De plus, les travailleurs résidant dans des logements fournis par l’employeur ont signalé les problèmes suivants : logements insalubres et surpeuplés; manque d’intimité; absence de logements attribués en fonction du sexe et restrictions arbitraires quant à l’utilisation des sources d’énergie. Ces mauvais traitements sont endurés par les travailleurs migrants parce que les permis de travail fermés ont pour conséquence structurelle de rendre les travailleurs dépendants de leur employeur. Le fait de lier le statut d’immigration d’un travailleur à son employeur permet aux employeurs qui exploitent les travailleurs de profiter de personnes parmi les plus vulnérables au Canada. Comme l’explique Elizabeth Kwan, recherchiste en chef au Congrès du travail du Canada :

« Le gouvernement affirme que les travailleurs étrangers temporaires jouissent des mêmes droits et protections que les Canadiens et les résidents permanents. Cependant, le permis de travail propre à un employeur empêche les travailleurs migrants d’exercer ces droits. La crainte d’être congédié et expulsé enferme les travailleurs migrants dans une servitude involontaire et les rend excessivement dociles.
[…]
Le permis de travail propre à un employeur a pour effet systémique d’accorder tous les pouvoirs et le contrôle de la relation d’emploi à l’employeur. Il contrôle l’emploi du travailleur migrant, l’indemnisation, les conditions de travail et le statut d’immigrant. Il rend les travailleurs migrants vulnérables à la maltraitance et à l’exploitation de leurs employeurs ainsi que des recruteurs et des trafiquants de la main-d’œuvre[9]. »

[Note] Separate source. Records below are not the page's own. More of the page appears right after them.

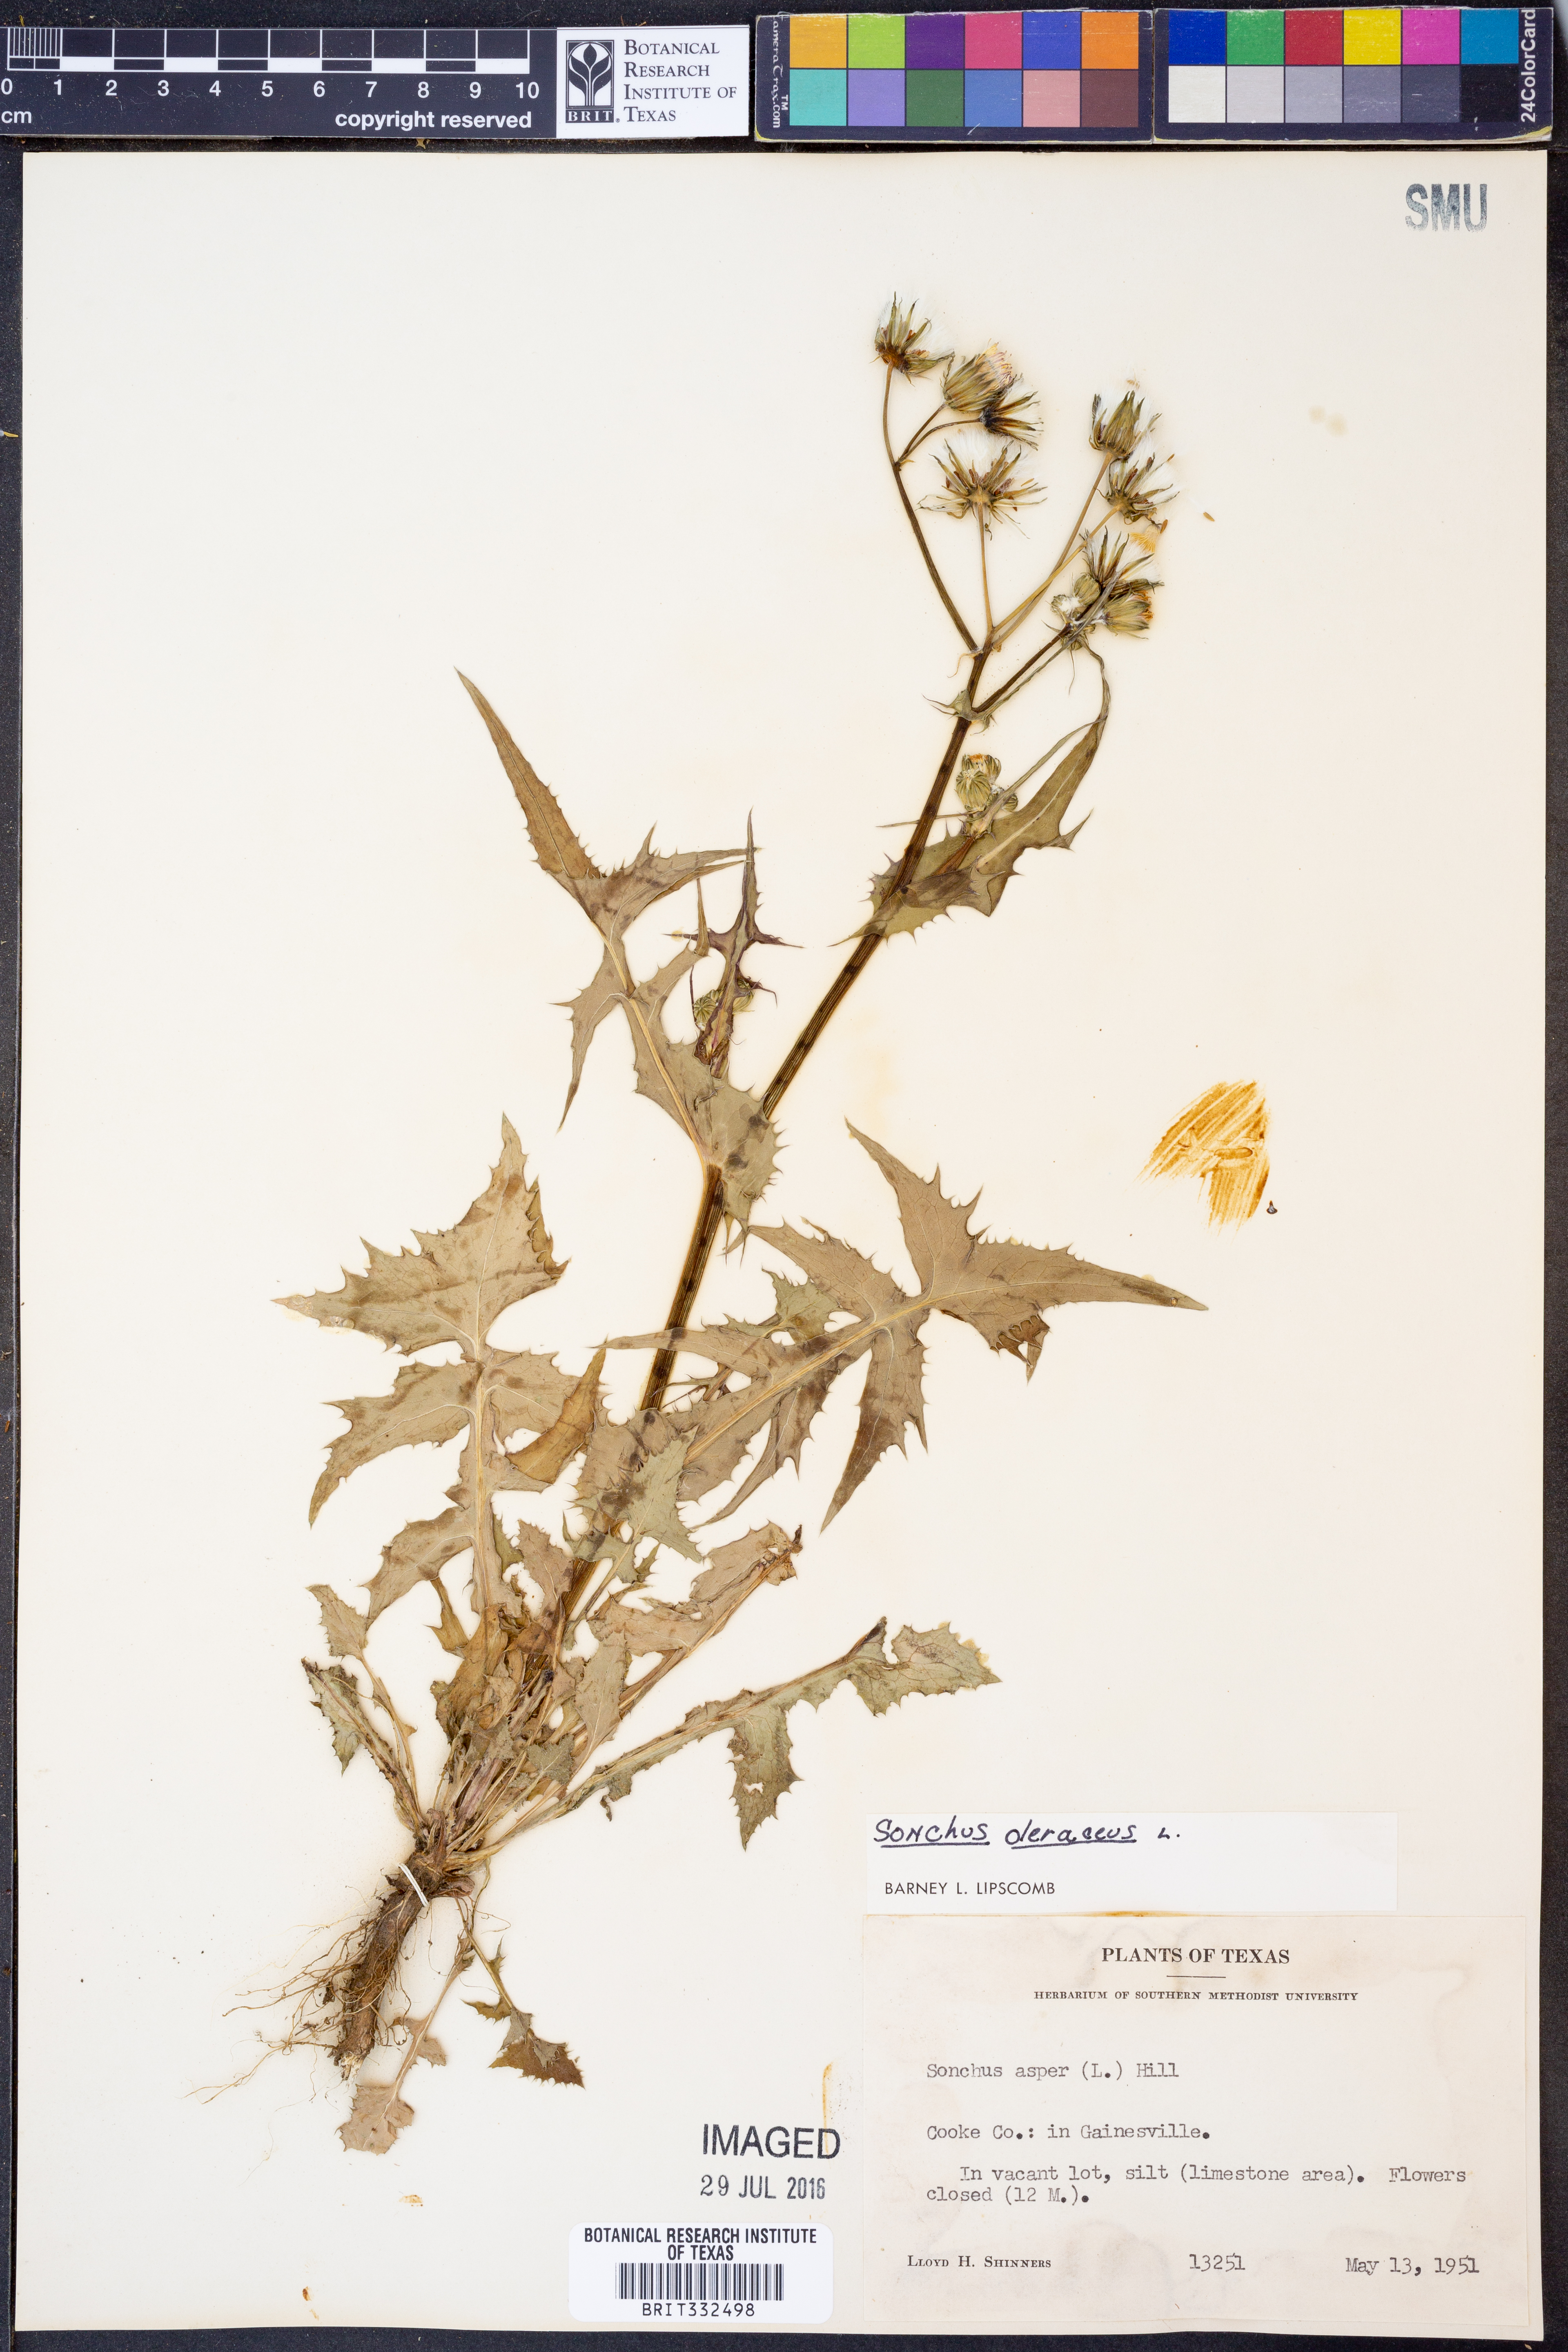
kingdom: Plantae
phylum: Tracheophyta
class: Magnoliopsida
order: Asterales
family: Asteraceae
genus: Sonchus
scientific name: Sonchus oleraceus
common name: Common sowthistle
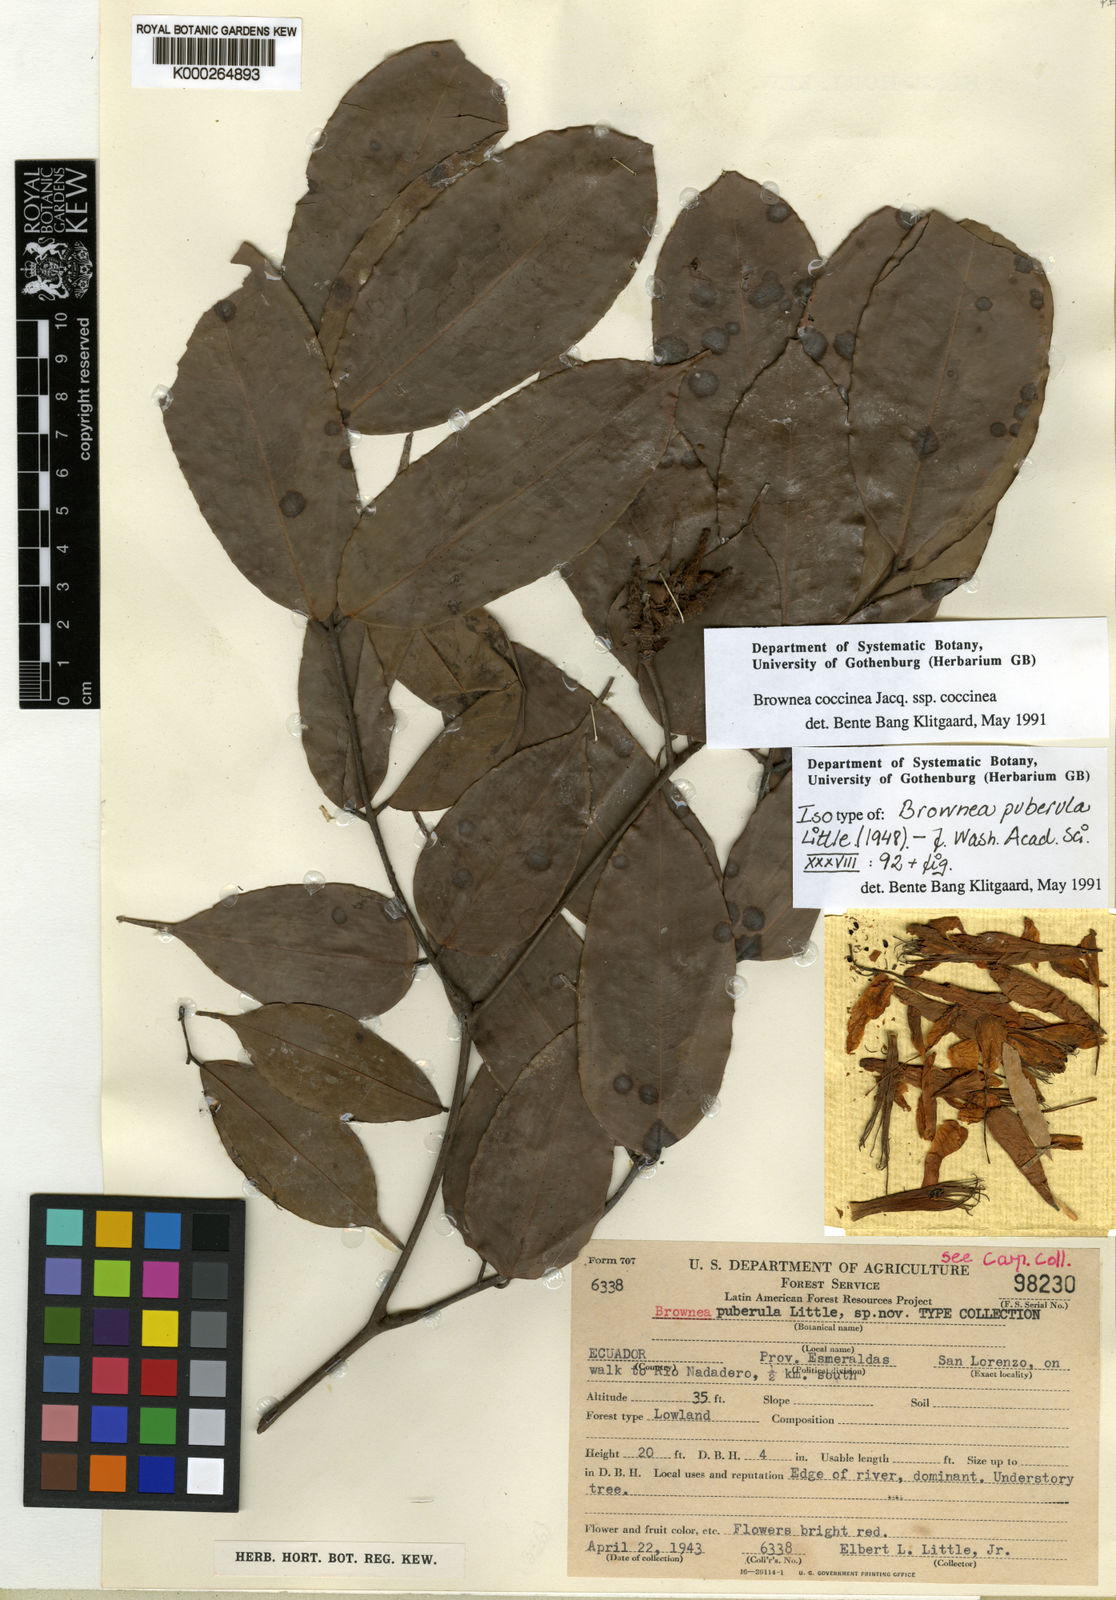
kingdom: Plantae
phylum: Tracheophyta
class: Magnoliopsida
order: Fabales
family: Fabaceae
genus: Brownea
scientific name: Brownea coccinea
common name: Scarlet flame-bean
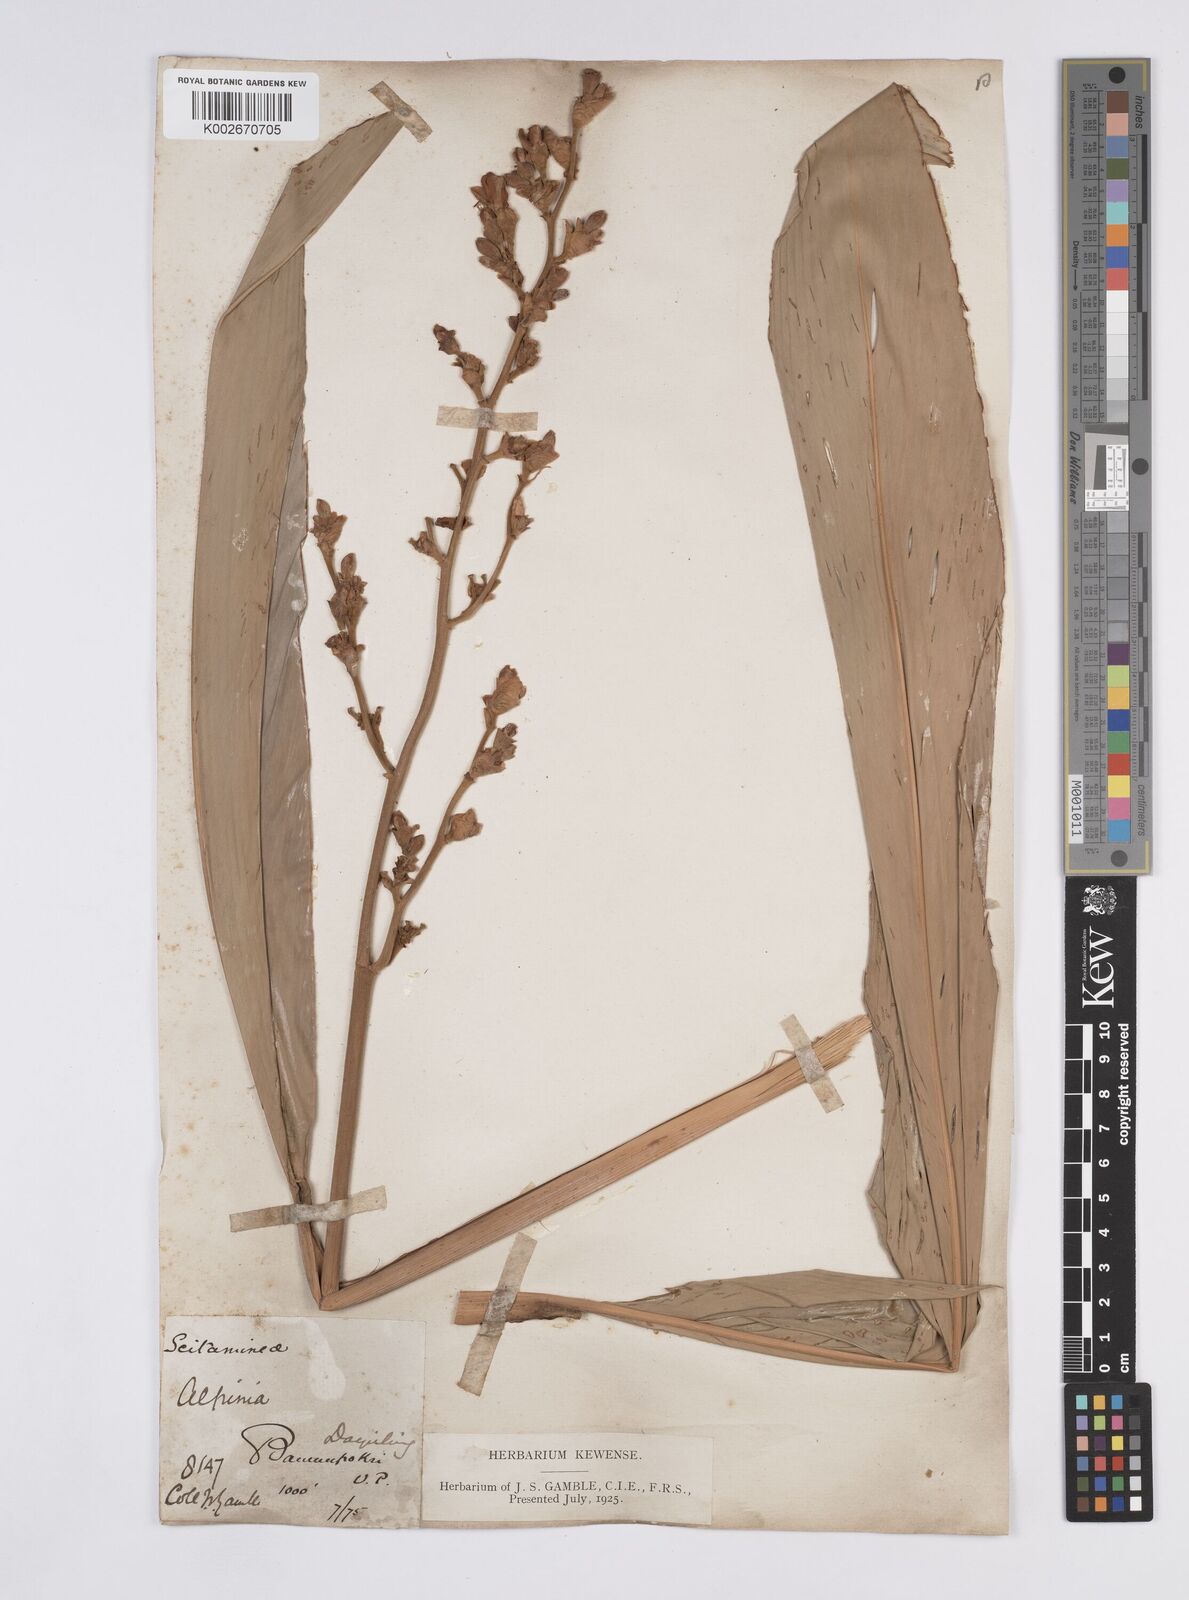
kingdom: Plantae
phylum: Tracheophyta
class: Liliopsida
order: Zingiberales
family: Zingiberaceae
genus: Alpinia
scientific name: Alpinia nigra
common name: Black fruited galanga
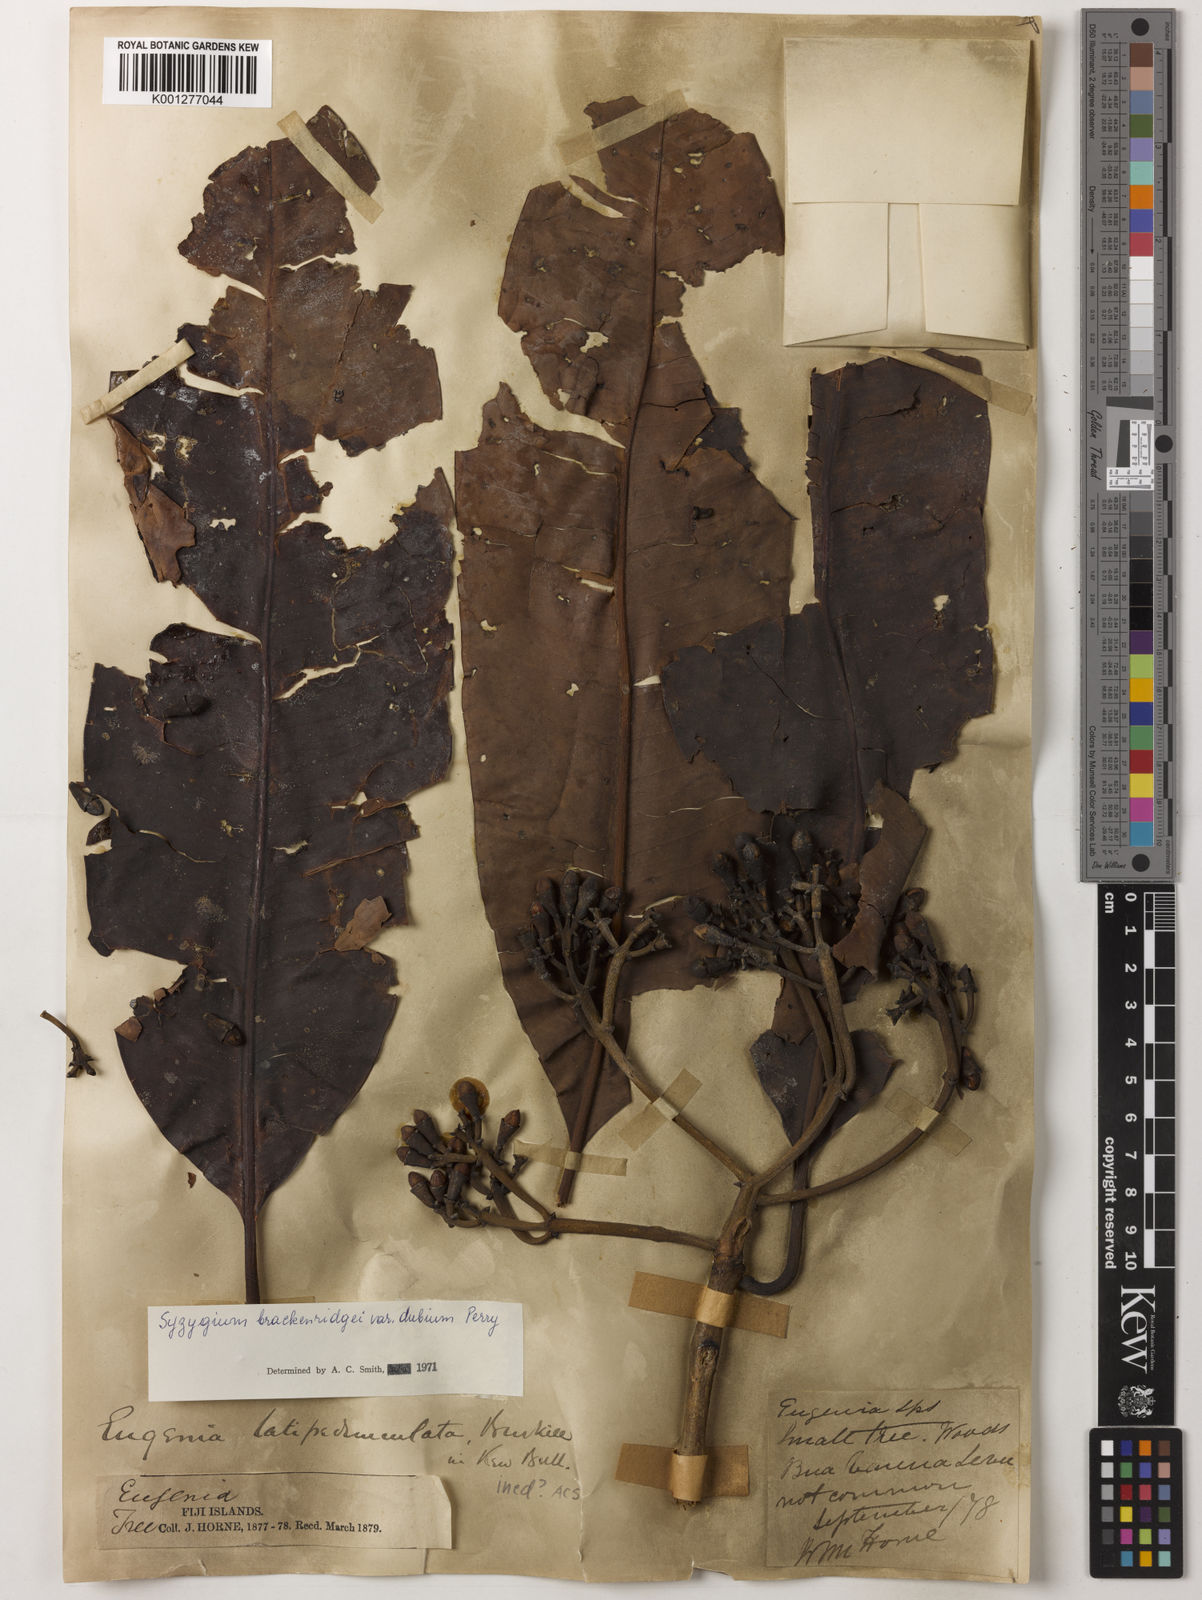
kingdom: Plantae
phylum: Tracheophyta
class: Magnoliopsida
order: Myrtales
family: Myrtaceae
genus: Syzygium
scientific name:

Les permis fermés sont assortis d’un « système d’expulsion privatisé » qui donne aux employeurs le pouvoir de mettre fin à l’emploi et de “rapatrier” les travailleurs parfois dans un délai de 24 heures […] », comme l’ont fait valoir des défenseurs de travailleurs migrants auprès du Comité[10]. Par conséquent, ces travailleurs migrants n’ont aucune possibilité concrète de démissionner ou de travailler ailleurs. Par crainte de représailles, les travailleurs titulaires d’un permis fermé sont peu enclins à déposer des signalements ou des plaintes. Comme le font remarquer les centrales syndicales du Québec :

« Ces risques, réels et appréhendés, et ces difficultés sont de nature systémique. La configuration actuelle des lois sur l’immigration et des permis de travail fermés enferme les personnes immigrantes temporaires dans un carcan où elles se retrouvent à la fois dépendantes de leur employeur et dans la quasi-impossibilité de faire valoir leurs droits ou de bénéficier des protections sociales de base[11]. »

Ce déséquilibre des pouvoirs inhérent au système des permis fermés est souvent exacerbé par les frais abusifs imposés aux travailleurs migrants par des acteurs sans scrupules, au Canada et à l’étranger :

« Les travailleurs interrogés par Amnistie internationale ont déclaré avoir enduré des conditions abusives pendant des mois, voire des années, par crainte de menaces et de représailles, y compris l’expulsion ou la perte de revenus. De nombreux travailleurs ont des dettes considérables dues aux frais de recrutement (qui sont parfois exorbitants) facturés dans leur pays d’origine ou ont été soumis au Canada à des pratiques de recrutement relevant de l’extorsion pour obtenir un emploi, ou à des pratiques de “consultation” prédatrices et frauduleuses pour obtenir le statut de résident permanent. La précarité financière qui en résulte peut les empêcher de prendre des risques en matière d’emploi, malgré les abus et les violations des droits de la personne. Nombre d’entre eux ont des membres de leur famille dans leur pays d’origine qui comptent sur eux pour gagner un revenu au Canada afin de payer les frais de nourriture, de subsistance et d’éducation[12]. »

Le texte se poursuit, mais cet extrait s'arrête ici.